Wheels. First, we could make the conveyor belt go so fast that the force required to rotate the wheels and the rolling resistance would together be comparable with that exerted by the engine. In principle, at least, this could be done. Normally, these two effects are much smaller than the thrust of the engine. However, if the conveyor belt could go much faster than the normal take-off speed, we could arrange this. It might, however, require a supersonic conveyor belt.
Air motion. Second, if a very large conveyor belt moved backwards at very high speed, it would start to drag air back with it. So the plane would experience a head wind. In principle, we could imagine a case in which the wheel effect were small, and where the conveyor belt moved so quickly that it created a headwind with a speed equal to that of normal take-off. In this (unrealistic) scenario, the plane would be able to take off while stationary with respect to the ground, as sometimes happens in a wind tunnel. Note that this would require a conveyor belt that was both very large and very fast. Getting several hectares of belt moving at hundreds of k.p.h. would also require heroic efforts. (But see Question 3.)
If the first effect were to dominate, then the plane cannot take-off with the normal settings of throttle, flaps etc. If the second dominates, it can. Which is greater? Again, the two effects can be controlled independently. The first effect can be made larger by not lubricating the wheels, or applying the wheel brakes. The second can be made larger with a very large, very fast conveyor belt. So the former is easier to achieve in practice.
However, it’s worth pointing out that the parameters required to achieve the assumed condition would in either case be extraordinary: unless the conveyor belt were extremely large, or unless the wheel brakes were on, the conveyor belt would need to move very much faster than the plane’s take-off speed in order that one of these small effects would achieve the assumed condition.

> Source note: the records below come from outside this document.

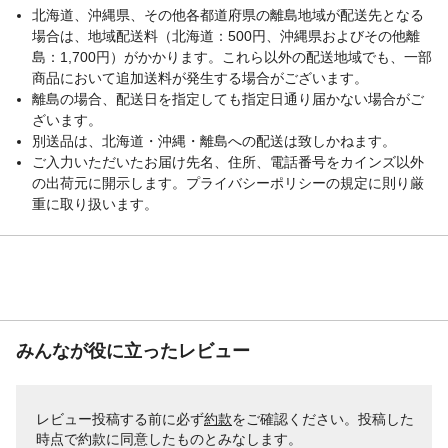
北海道、沖縄県、その他各都道府県の離島地域が配送先となる
場合は、地域配送料（北海道：500円、沖縄県およびその他離
島：1,700円）がかかります。これら以外の配送地域でも、一部
商品において追加送料が発生する場合がございます。
離島の場合、配送日を指定しても指定日通り届かない場合がご
ざいます。
別送品は、北海道・沖縄・離島への配送は致しかねます。
ご入力いただいたお届け先名、住所、電話番号をカインズ以外
の出荷元に開示します。プライバシーポリシーの規定に則り厳
重に取り扱います。
みんなが役に立ったレビュー
レビュー投稿する前に必ず
約款
をご確認ください。投稿した
時点で約款に同意したものとみなします。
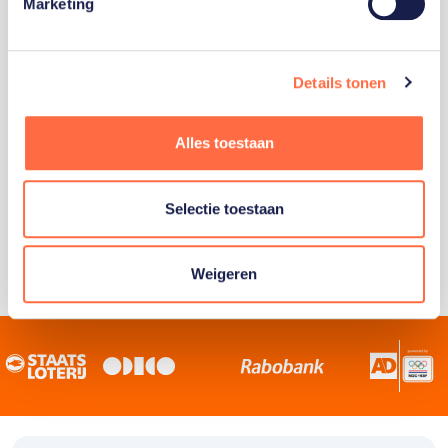
Staatsloterij is trotse hoofdsponsor van
Marketing
TeamNL. Samen willen we Nederland het
sportiefste land van de wereld maken.
Details tonen
Alles toestaan
Selectie toestaan
Weigeren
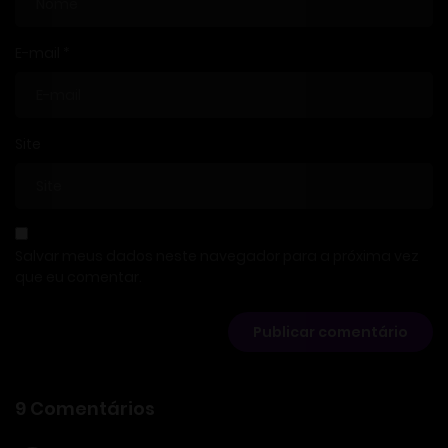
E-mail
*
Site
Salvar meus dados neste navegador para a próxima vez
que eu comentar.
9 Comentários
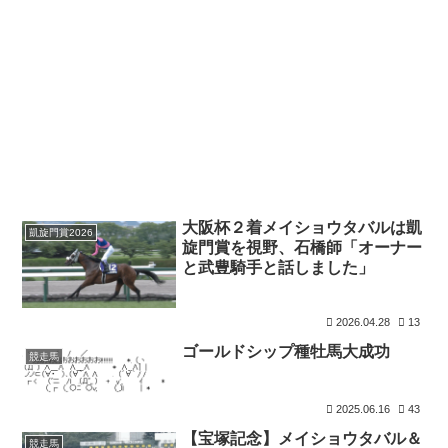
大阪杯２着メイショウタバルは凱
凱旋門賞2026
旋門賞を視野、石橋師「オーナー
と武豊騎手と話しました」
2026.04.28
13
ゴールドシップ種牡馬大成功
競走馬
2025.06.16
43
【宝塚記念】メイショウタバル＆
競走馬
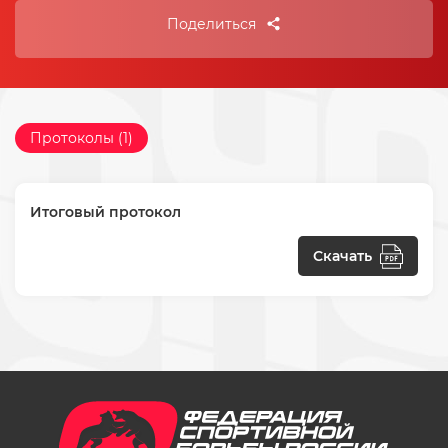
Поделиться
Протоколы (1)
Итоговый протокол
Скачать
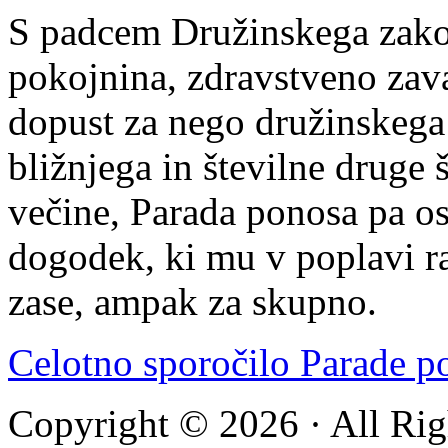
S padcem Družinskega zakon
pokojnina, zdravstveno zav
dopust za nego družinskega 
bližnjega in številne druge š
večine, Parada ponosa pa os
dogodek, ki mu v poplavi ra
zase, ampak za skupno.
Celotno sporočilo Parade 
Copyright © 2026 · All Rig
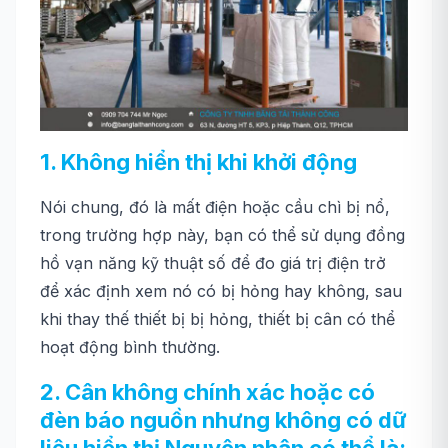
1. Không hiển thị khi khởi động
Nói chung, đó là mất điện hoặc cầu chì bị nổ,
trong trường hợp này, bạn có thể sử dụng đồng
hồ vạn năng kỹ thuật số để đo giá trị điện trở
để xác định xem nó có bị hỏng hay không, sau
khi thay thế thiết bị bị hỏng, thiết bị cân có thể
hoạt động bình thường.
2. Cân không chính xác hoặc có
đèn báo nguồn nhưng không có dữ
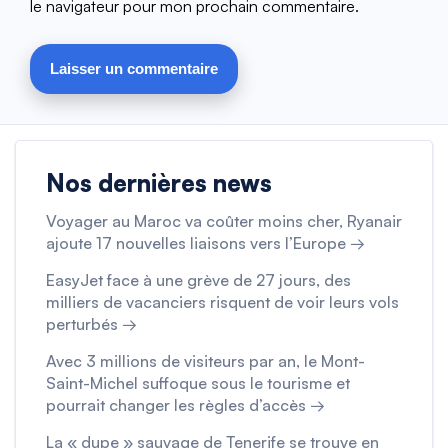
le navigateur pour mon prochain commentaire.
Nos dernières news
Voyager au Maroc va coûter moins cher, Ryanair
ajoute 17 nouvelles liaisons vers l’Europe →
EasyJet face à une grève de 27 jours, des
milliers de vacanciers risquent de voir leurs vols
perturbés →
Avec 3 millions de visiteurs par an, le Mont-
Saint-Michel suffoque sous le tourisme et
pourrait changer les règles d’accès →
La « dupe » sauvage de Tenerife se trouve en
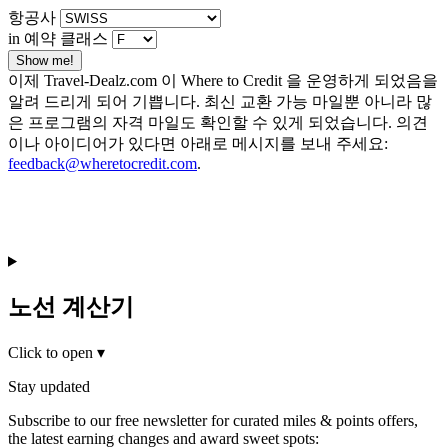
항공사
in 예약 클래스
Show me!
이제 Travel-Dealz.com 이 Where to Credit 을 운영하게 되었음을
알려 드리게 되어 기쁩니다. 최신 교환 가능 마일뿐 아니라 많
은 프로그램의 자격 마일도 확인할 수 있게 되었습니다. 의견
이나 아이디어가 있다면 아래로 메시지를 보내 주세요:
feedback@wheretocredit.com
.
노선 계산기
Click to open
▾
Stay updated
Subscribe to our free newsletter for curated miles & points offers,
the latest earning changes and award sweet spots:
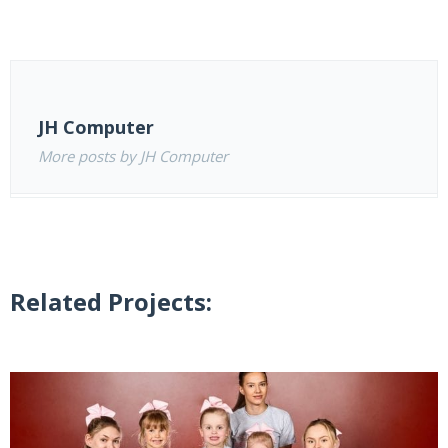
JH Computer
More posts by JH Computer
Related Projects:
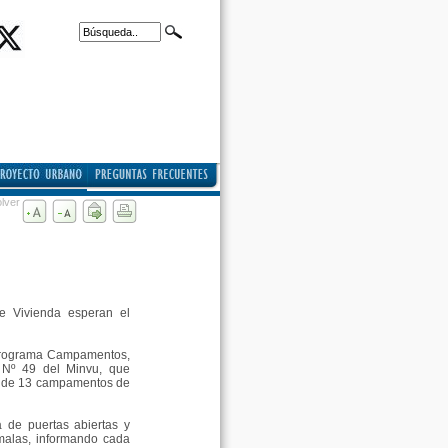
lver
de Vivienda esperan el
l programa Campamentos,
S Nº 49 del Minvu, que
as de 13 campamentos de
 de puertas abiertas y
malas, informando cada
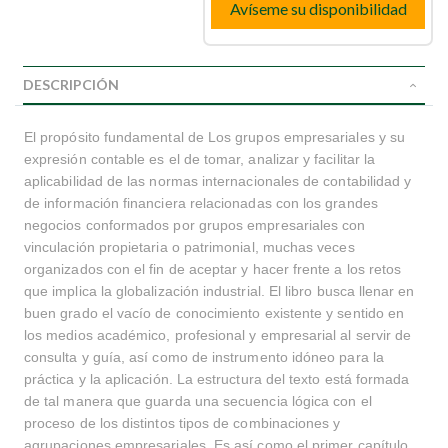
Avíseme su disponibilidad
DESCRIPCIÓN
El propósito fundamental de Los grupos empresariales y su
expresión contable es el de tomar, analizar y facilitar la
aplicabilidad de las normas internacionales de contabilidad y
de información financiera relacionadas con los grandes
negocios conformados por grupos empresariales con
vinculación propietaria o patrimonial, muchas veces
organizados con el fin de aceptar y hacer frente a los retos
que implica la globalización industrial. El libro busca llenar en
buen grado el vacío de conocimiento existente y sentido en
los medios académico, profesional y empresarial al servir de
consulta y guía, así como de instrumento idóneo para la
práctica y la aplicación. La estructura del texto está formada
de tal manera que guarda una secuencia lógica con el
proceso de los distintos tipos de combinaciones y
agrupaciones empresariales. Es así como el primer capítulo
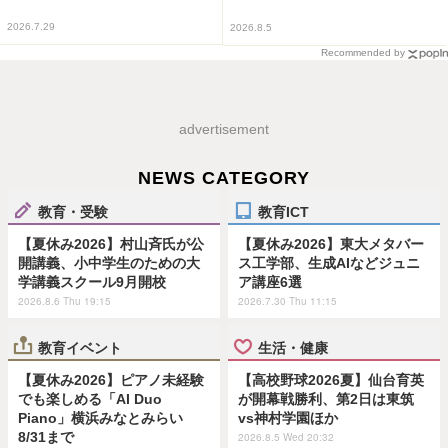
2026.7.29
2026.8.5
Recommended by
advertisement
NEWS CATEGORY
教育・受験
教育ICT
【夏休み2026】村山斉氏が公
【夏休み2026】東大メタバー
開講義、小中学生のための大
ス工学部、生成AIなどジュニ
学講義スクール9月開校
ア講座6選
2026.8.6 Thu 19:15
2026.7.30 Thu 11:15
教育イベント
生活・健康
【夏休み2026】ピアノ未経験
【高校野球2026夏】仙台育英
でも楽しめる「AI Duo
が開幕戦勝利、第2日は東筑
Piano」横浜みなとみらい
vs神村学園ほか
8/31まで
2026.8.5 Wed 20:32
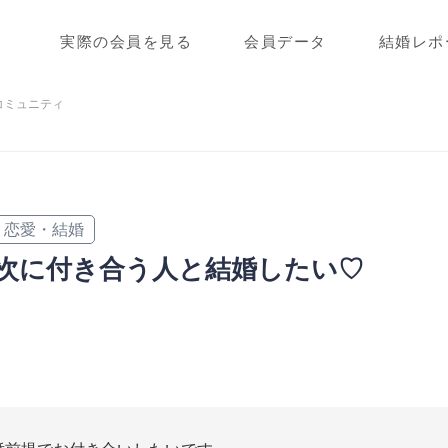
実際の会員を見る
会員データ
結婚レポ
コミュニティ
恋愛・結婚
次に付き合う人と結婚したい♡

If it were achieved, then whether or not the plane could take off would depend on the relative size of the two effects. (A reader of this page points out that keeping the plane stationary with respect to the ground ‘could be achieved much more simply by reducing the engine’s thrust’. Which is true, of course, but not in the spirit of the question. I doubt that anyone is surprised if a plane doesn’t take off because its engines are only idling.
Question 3: plane assumed stationary with respect to the centre of the Earth
Here’s a more elaborate version, which was suggested by questions from one student, who was interested in what ‘at rest really means’. Suppose, she said, that the plane were initially stationary with respect to an inertial frame at rest with respect to the centre of the earth.
In this frame of reference, the surface of the earth is moving towards the East and, at tropical latitudes, its speed is supersonic. Furthermore, the air is, to a good approximation (complicated by coriolis and thermal effects), moving with the ground (i.e. the surface of the Earth pulls the air along with it, so that local winds are approximately zero, i.e. much slower than the speed due to the Earth’s rotation). So, with respect to both ground and air, a plane at rest in the frame moving with the centre of the Earth is (at normal latitudes) is already travelling Westward at many hundreds of k.p.h. So just choose the latitude that gives the right speed and this hypothetical plane can take vertically (as observed in this frame), with negligible length of runway.
Although this one sounds crazy, one can actually imagine doing it, and it would be techologically easier than Question 2. Take the plane of the question and mount it on top of an airliner (the way NASA does to move the space shuttle). Fly that airliner West at a latitude (probably more than 60° N or S ) at which it can satisfy the condition mentioned of being stationary in an inertial frame at rest with respect to the Earth. Then unbolt the test plane. Viewed from the airliner, it could rise vertically. Viewed from the ground it is still going West at hundreds of k.p.h..